Sheryl Crow was reportedly subjected to ongoing sexual harassment from Michael Jackson's manager while on tour with the King of Pop in 1987. Now the singer is ready to speak up about it.
Crow was a 25-year-old aspiring singer-songwriter at the time, working as a backup singer for Jackson, according to the U.K.'s Independent. Her career had just begun. She had never performed in front of a packed stadium before, and the tour seemed like a dream come true until Frank DiLeo, who was around 39 at the time, began to harass her, the outlet noted.
"Naiveté is such a beautiful thing. It was incredible in every way, shape and form for a young person from a really small town to see the world and to work with arguably the greatest pop star," she said. "But I also got a crash course in the music industry."
DiLeo reportedly promised to make her a star in exchange for sexual favors and threatened to destroy her music career before it had even begun should she decline. Crow returned home to Los Angeles from the tour only to be told by a high-powered lawyer she had hired that she should have given in to DiLeo's propositions to help advance her career. She did not speak about the experience in detail for years but alluded to it in the sixth song from her 1993 debut album, "The Na-Na Song."
"Frank DiLeo's dong, Maybe if I'd him I'd have had a hit song," she sings.
Crow then tweeted about her meeting with her lawyer at the height of the #MeeToo movement.
"A manager on my first big tour as a backup singer. When I went to a lawyer he told me to suck it up bc the guy could do a lot for me," she wrote. "... so I wrote songs about it on my first record."

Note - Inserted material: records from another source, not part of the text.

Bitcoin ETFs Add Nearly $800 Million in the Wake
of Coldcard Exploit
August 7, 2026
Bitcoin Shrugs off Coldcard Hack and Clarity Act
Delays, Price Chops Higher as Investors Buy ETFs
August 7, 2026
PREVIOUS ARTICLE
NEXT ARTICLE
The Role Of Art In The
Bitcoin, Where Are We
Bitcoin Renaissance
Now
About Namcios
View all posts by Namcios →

Speaking about the movement with The Independent, Crow said that although it has been positive overall, it still had a way to go.

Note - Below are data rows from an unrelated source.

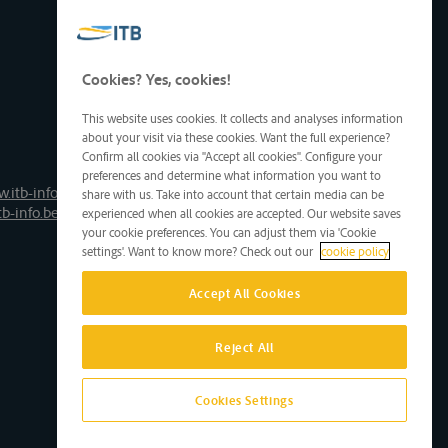
Cookies? Yes, cookies!
This website uses cookies. It collects and analyses information
about your visit via these cookies. Want the full experience?
Confirm all cookies via "Accept all cookies". Configure your
preferences and determine what information you want to
.itb-info.be
share with us. Take into account that certain media can be
tb-info.be
experienced when all cookies are accepted. Our website saves
your cookie preferences. You can adjust them via 'Cookie
settings'. Want to know more? Check out our
cookie policy
Accept All Cookies
Reject All
Cookies Settings
Site by D'M&S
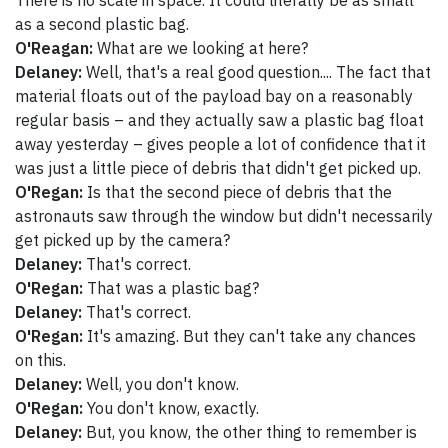
There is no scale in space. It could literally be as small
as a second plastic bag.
O'Reagan:
What are we looking at here?
Delaney:
Well, that's a real good question.... The fact that
material floats out of the payload bay on a reasonably
regular basis – and they actually saw a plastic bag float
away yesterday – gives people a lot of confidence that it
was just a little piece of debris that didn't get picked up.
O'Regan:
Is that the second piece of debris that the
astronauts saw through the window but didn't necessarily
get picked up by the camera?
Delaney:
That's correct.
O'Regan:
That was a plastic bag?
Delaney:
That's correct.
O'Regan:
It's amazing. But they can't take any chances
on this.
Delaney:
Well, you don't know.
O'Regan:
You don't know, exactly.
Delaney:
But, you know, the other thing to remember is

"It’s really interesting to go back and revisit some of this old stuff and the experiences that went along with it, and then to compare it with where we are now,” she said. "To be able to play that stuff about the long bout of sexual harassment I endured during the Michael Jackson tour and to talk about it in the midst of the MeToo movement... it feels like we’ve come a long way, but it doesn’t feel like we’re quite there yet."